:: Records supplied

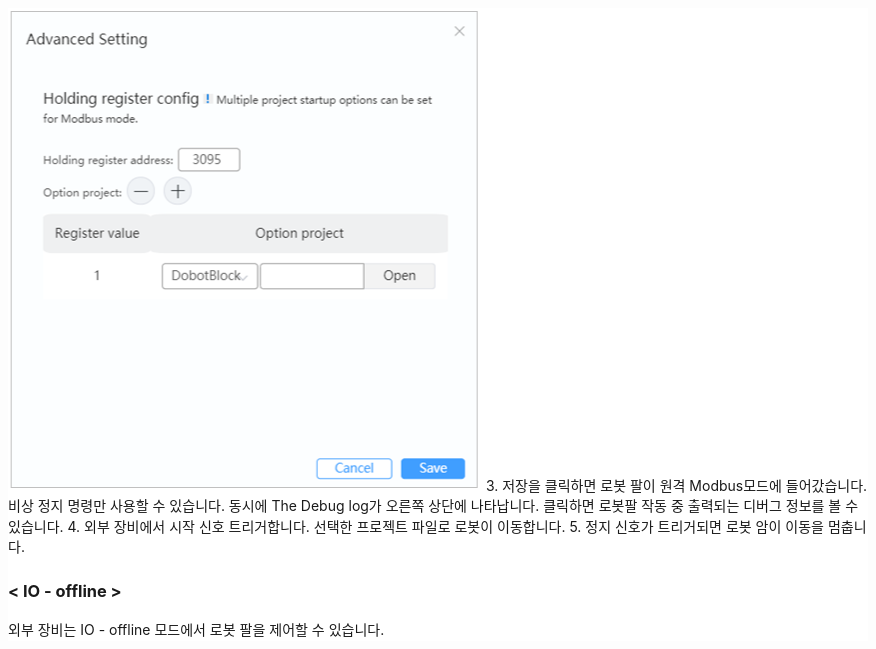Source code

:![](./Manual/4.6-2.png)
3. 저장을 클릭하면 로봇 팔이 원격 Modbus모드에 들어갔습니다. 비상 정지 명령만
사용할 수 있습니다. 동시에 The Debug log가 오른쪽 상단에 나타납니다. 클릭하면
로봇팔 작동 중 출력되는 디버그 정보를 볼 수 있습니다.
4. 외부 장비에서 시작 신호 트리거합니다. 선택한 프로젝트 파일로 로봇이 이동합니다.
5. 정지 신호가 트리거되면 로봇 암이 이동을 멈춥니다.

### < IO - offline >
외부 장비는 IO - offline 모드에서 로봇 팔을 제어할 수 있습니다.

::::

_Directions for this task:_ Return each line of the entries that holds the string "클릭하면".

_Task output:_
3. 저장을 클릭하면 로봇 팔이 원격 Modbus모드에 들어갔습니다. 비상 정지 명령만
사용할 수 있습니다. 동시에 The Debug log가 오른쪽 상단에 나타납니다. 클릭하면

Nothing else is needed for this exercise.